To determine whether a decrease in copper levels can be detected, adult head sections were analysed from flies in which Ctr1A had been suppressed in the retina. These flies show a reduced, flattened eye with abnormal morphology [20]. XRF analysis of these heads revealed a severely disrupted eye morphology where the eye tissue had collapsed and could not be distinguished from the head cuticle and the brain (Figure 7C, n = 3). A single layer of tissue enriched in copper, zinc and iron was all that remained of the normal eye tissue (Figure 7C). Therefore these eyes were so badly compromised that no information regarding copper levels in the eye tissue could be obtained.

A reduction in copper levels can also be obtained by increased efflux caused by DmATP7 over expression. This causes a typical copper depletion phenotype in the adult thorax/abdomen but causes no visible defects in adult eye morphology [20]. Adult head sections from flies with a GMR-GAL4/UAS DmATP7-FLAG genotype were analysed by XRF. In contrast to wild-type, reduced copper levels were seen in the eyes relative to the brain tissue (Figure 7D, n = 3). Zinc and iron distribution remained normal. Elemental maps of additional adult head sections of the same genotypes seen in Figure 7 are shown in Figure S4 for comparison.

Discussion

The results presented here demonstrate that XRF can be used to rapidly and reliably assess elemental levels in two different Drosophila tissues, the larval imaginal discs and adult eye/head sections. All three elements analysed, copper, zinc and iron, showed an even distribution throughout the wing imaginal disc, although higher copper levels were often seen at the ventral margin of the disc.

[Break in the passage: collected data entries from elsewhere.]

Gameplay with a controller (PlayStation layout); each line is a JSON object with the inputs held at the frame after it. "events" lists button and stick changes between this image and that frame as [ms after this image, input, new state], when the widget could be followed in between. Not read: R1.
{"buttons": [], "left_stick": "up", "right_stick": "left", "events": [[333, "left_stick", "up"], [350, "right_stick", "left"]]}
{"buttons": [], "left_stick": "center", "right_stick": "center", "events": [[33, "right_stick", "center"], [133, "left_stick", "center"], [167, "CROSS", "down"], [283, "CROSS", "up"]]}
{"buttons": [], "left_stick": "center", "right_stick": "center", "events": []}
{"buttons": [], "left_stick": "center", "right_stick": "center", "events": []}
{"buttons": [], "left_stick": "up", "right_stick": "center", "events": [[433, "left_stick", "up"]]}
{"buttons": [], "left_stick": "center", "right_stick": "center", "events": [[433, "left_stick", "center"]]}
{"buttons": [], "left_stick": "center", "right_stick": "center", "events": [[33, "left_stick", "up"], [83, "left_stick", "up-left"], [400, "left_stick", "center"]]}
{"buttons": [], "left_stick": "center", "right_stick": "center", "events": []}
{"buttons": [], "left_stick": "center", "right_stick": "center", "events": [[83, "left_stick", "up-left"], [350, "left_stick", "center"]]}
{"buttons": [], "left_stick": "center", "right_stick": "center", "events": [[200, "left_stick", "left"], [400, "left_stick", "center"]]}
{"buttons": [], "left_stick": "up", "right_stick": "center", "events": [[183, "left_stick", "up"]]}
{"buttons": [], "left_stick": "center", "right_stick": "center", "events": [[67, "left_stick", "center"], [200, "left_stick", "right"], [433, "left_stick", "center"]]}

As these imaginal discs are still growing at the time of dissection, one possibility is that copper is distributed to the outer edge of growing tissues, reminiscent of the active efflux of copper observed at the tips of nascent endothelial cell filopodia undergoing angiogenesis [37], [38]. The functional significance of this remains to be determined however it is worth noting that extreme copper depletion causes a thoracic cleft in Drosophila. The fly thorax is formed from the dorsal region of the two wing imaginal discs. During pupariation, these epithelial sheets spread and extend towards each other, eventually fusing in a process similar to Drosophila embryonic dorsal closure. Possibly, copper is required for these morphogenetic movements.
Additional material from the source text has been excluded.